I don’t know for sure why everyone referred to them as addicts. The drug dealers at the campus certainly never sold anything to them, and if their stash was stolen, the culprit was usually one of the maniacs from the basement; and those scoundrels were the real addicts, not the fiends in the woods. The Professor once suggested that it was because they moved like speed freaks, they jonsed like junkies and they were shady like cokeheads. In reality, we called them addicts because there was no other way a sober creature of God could move and operate like they did.

I got off easy compared to what the addicts put Nolan through. A week after Kendra’s death, Nolan met with The Watcher to discuss the recent passing of their problematic nuisance and to reward him for his deeds.

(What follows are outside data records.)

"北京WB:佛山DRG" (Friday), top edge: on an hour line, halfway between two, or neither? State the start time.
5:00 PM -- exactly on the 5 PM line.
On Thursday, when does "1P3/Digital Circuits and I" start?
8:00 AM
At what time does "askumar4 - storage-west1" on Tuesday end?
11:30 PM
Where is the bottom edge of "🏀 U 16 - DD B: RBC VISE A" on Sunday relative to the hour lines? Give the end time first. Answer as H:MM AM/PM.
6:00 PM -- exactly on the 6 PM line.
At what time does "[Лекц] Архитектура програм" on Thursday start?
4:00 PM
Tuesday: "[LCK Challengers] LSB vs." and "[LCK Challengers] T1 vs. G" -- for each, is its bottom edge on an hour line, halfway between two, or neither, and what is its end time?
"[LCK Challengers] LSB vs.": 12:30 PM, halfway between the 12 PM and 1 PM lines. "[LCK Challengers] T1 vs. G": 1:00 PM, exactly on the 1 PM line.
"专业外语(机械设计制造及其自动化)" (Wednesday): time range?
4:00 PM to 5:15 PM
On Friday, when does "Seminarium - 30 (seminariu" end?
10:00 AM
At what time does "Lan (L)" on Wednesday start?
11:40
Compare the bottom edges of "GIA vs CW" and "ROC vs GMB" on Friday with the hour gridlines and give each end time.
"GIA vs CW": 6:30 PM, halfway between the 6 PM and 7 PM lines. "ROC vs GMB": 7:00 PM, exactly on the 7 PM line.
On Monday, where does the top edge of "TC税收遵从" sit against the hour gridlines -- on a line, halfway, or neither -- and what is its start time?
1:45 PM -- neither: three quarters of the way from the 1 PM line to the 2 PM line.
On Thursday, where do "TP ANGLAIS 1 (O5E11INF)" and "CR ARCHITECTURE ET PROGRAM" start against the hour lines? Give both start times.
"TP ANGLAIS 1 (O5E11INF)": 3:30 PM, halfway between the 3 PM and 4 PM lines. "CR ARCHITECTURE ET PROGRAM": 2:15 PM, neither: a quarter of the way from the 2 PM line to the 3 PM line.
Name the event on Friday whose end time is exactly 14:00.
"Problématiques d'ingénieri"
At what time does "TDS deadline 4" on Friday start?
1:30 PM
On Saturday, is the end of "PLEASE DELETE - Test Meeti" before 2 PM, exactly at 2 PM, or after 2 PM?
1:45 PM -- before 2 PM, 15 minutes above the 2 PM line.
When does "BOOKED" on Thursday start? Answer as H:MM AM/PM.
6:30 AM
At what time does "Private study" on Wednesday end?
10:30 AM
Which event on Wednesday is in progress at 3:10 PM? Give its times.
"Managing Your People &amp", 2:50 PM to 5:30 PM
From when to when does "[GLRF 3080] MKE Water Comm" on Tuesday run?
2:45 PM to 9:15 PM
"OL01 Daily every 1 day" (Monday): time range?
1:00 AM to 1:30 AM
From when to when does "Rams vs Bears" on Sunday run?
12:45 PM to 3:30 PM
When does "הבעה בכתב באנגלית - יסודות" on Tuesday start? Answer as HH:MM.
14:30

On the way back to his Land Rover, night suddenly fell across Morgenthau, an hour ahead of schedule. Big, black storm clouds blew into the region without mercy, and Nolan’s footsteps were not fast enough to carry him down the avenue to the shelter of his jeep. A wicked wind blew in from the east and tore limbs off trees like drumsticks off a Thanksgiving turkey, sending a cloud of dirt and sand into Nolan’s eyes. He never saw it coming, and before he knew it, he was lost in the terrible world of the addicts.

Nolan was missing for almost a week before he finally turned up at the doorstep of his father’s townhouse in the Tri-Towns. He was filthy from dirt and human waste, shirtless, shivering and utterly terrified. He never spoke of the things he saw or endured at the hands of the addicts, but he made it very clear that he would never go back to the campus, and his job was quickly re-assigned to his younger brother Simeon.

To exact revenge, the Grasso family sent The Watcher into the woods, but after a week of searching through the tunnels, Watcher found no signs of human life out there. Simeon was furious with The Watcher and accused the brute of being lazy, but when he accompanied him on his own expedition, Nolan’s little brother was stunned to find nothing at all.

But they were there. We knew that they were there. And secretly, we all wished that they had just killed Nolan rather than put the fear of God into him. The addicts did not care about the rents or the brutish punishment handed down by The Watcher if it was not paid on time. There were prices to be paid for everything in the eyes of the addicts. We had to pay for our accommodations and Nolan had to pay for his transgressions against Kendra as well as the sanctity of the campus. If the addicts were not sober creatures of God, the possibility certainly had to be floated that they were in fact, the manifestations of God himself.